- **Problem statement**
Copy only the part of the data that starts with the line containing "genus: Trillium" and ends with the line containing "scientific name: Tanaecium pyramidatum", including both of those lines. Reproduce each line without any change.

- **Supplied entries**
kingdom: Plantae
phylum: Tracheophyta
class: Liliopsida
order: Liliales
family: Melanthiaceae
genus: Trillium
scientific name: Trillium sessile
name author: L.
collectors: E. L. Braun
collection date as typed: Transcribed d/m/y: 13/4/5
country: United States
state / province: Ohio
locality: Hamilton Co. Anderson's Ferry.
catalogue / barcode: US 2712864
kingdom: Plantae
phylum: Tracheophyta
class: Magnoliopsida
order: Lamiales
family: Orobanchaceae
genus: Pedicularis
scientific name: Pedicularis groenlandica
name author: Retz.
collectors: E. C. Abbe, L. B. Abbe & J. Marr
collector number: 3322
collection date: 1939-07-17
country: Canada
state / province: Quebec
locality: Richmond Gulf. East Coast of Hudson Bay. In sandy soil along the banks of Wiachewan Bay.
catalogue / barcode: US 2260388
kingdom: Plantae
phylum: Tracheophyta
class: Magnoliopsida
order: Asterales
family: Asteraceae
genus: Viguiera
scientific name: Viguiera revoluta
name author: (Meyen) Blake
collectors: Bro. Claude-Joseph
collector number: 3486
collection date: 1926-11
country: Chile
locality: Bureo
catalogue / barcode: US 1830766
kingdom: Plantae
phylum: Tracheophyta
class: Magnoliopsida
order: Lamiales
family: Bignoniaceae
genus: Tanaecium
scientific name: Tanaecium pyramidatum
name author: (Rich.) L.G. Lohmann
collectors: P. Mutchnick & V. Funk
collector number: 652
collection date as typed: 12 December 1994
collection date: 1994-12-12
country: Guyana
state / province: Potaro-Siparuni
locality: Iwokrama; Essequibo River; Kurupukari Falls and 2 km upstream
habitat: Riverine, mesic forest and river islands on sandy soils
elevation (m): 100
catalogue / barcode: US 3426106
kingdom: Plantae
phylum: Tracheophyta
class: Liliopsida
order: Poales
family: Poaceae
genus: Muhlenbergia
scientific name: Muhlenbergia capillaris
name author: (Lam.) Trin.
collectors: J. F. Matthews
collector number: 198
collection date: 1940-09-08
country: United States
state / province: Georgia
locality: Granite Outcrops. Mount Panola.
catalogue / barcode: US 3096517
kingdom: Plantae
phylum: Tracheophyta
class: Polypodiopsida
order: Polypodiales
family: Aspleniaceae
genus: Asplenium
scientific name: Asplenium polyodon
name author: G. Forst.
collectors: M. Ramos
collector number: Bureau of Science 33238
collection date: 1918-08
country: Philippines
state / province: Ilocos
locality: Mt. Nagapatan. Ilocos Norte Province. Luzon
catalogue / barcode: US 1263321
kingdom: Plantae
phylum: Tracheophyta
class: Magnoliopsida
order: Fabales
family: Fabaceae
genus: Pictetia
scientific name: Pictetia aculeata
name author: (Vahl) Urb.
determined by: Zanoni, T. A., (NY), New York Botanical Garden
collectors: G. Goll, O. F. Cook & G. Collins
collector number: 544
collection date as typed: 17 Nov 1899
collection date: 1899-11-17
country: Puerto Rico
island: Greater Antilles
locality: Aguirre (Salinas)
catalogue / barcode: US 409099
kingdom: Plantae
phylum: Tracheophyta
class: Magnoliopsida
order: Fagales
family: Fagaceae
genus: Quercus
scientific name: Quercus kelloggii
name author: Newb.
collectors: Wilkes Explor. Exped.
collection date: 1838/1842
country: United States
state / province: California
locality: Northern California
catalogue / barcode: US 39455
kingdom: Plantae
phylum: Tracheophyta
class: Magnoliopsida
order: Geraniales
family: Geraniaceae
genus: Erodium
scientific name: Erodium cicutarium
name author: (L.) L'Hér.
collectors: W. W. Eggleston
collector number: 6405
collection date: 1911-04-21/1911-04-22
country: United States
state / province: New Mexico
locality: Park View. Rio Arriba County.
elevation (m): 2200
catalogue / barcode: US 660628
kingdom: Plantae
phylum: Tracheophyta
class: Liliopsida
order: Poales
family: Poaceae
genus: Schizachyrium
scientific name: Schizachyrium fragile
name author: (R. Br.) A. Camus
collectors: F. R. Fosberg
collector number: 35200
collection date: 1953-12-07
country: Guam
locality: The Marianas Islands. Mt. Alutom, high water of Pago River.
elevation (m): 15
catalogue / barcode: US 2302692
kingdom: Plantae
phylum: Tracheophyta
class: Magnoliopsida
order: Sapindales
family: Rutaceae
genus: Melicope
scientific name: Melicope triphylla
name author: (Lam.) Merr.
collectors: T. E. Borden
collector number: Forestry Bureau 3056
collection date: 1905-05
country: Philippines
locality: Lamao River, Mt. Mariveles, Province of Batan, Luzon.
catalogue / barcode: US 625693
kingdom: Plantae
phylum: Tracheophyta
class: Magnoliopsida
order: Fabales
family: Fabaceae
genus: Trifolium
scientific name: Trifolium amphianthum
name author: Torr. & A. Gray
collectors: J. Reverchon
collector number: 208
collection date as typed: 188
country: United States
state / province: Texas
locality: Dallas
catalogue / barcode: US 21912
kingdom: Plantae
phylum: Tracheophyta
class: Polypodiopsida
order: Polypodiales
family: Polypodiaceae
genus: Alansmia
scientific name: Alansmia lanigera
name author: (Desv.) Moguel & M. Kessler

- **Solution**
genus: Trillium
scientific name: Trillium sessile
name author: L.
collectors: E. L. Braun
collection date as typed: Transcribed d/m/y: 13/4/5
country: United States
state / province: Ohio
locality: Hamilton Co. Anderson's Ferry.
catalogue / barcode: US 2712864
kingdom: Plantae
phylum: Tracheophyta
class: Magnoliopsida
order: Lamiales
family: Orobanchaceae
genus: Pedicularis
scientific name: Pedicularis groenlandica
name author: Retz.
collectors: E. C. Abbe, L. B. Abbe & J. Marr
collector number: 3322
collection date: 1939-07-17
country: Canada
state / province: Quebec
locality: Richmond Gulf. East Coast of Hudson Bay. In sandy soil along the banks of Wiachewan Bay.
catalogue / barcode: US 2260388
kingdom: Plantae
phylum: Tracheophyta
class: Magnoliopsida
order: Asterales
family: Asteraceae
genus: Viguiera
scientific name: Viguiera revoluta
name author: (Meyen) Blake
collectors: Bro. Claude-Joseph
collector number: 3486
collection date: 1926-11
country: Chile
locality: Bureo
catalogue / barcode: US 1830766
kingdom: Plantae
phylum: Tracheophyta
class: Magnoliopsida
order: Lamiales
family: Bignoniaceae
genus: Tanaecium
scientific name: Tanaecium pyramidatum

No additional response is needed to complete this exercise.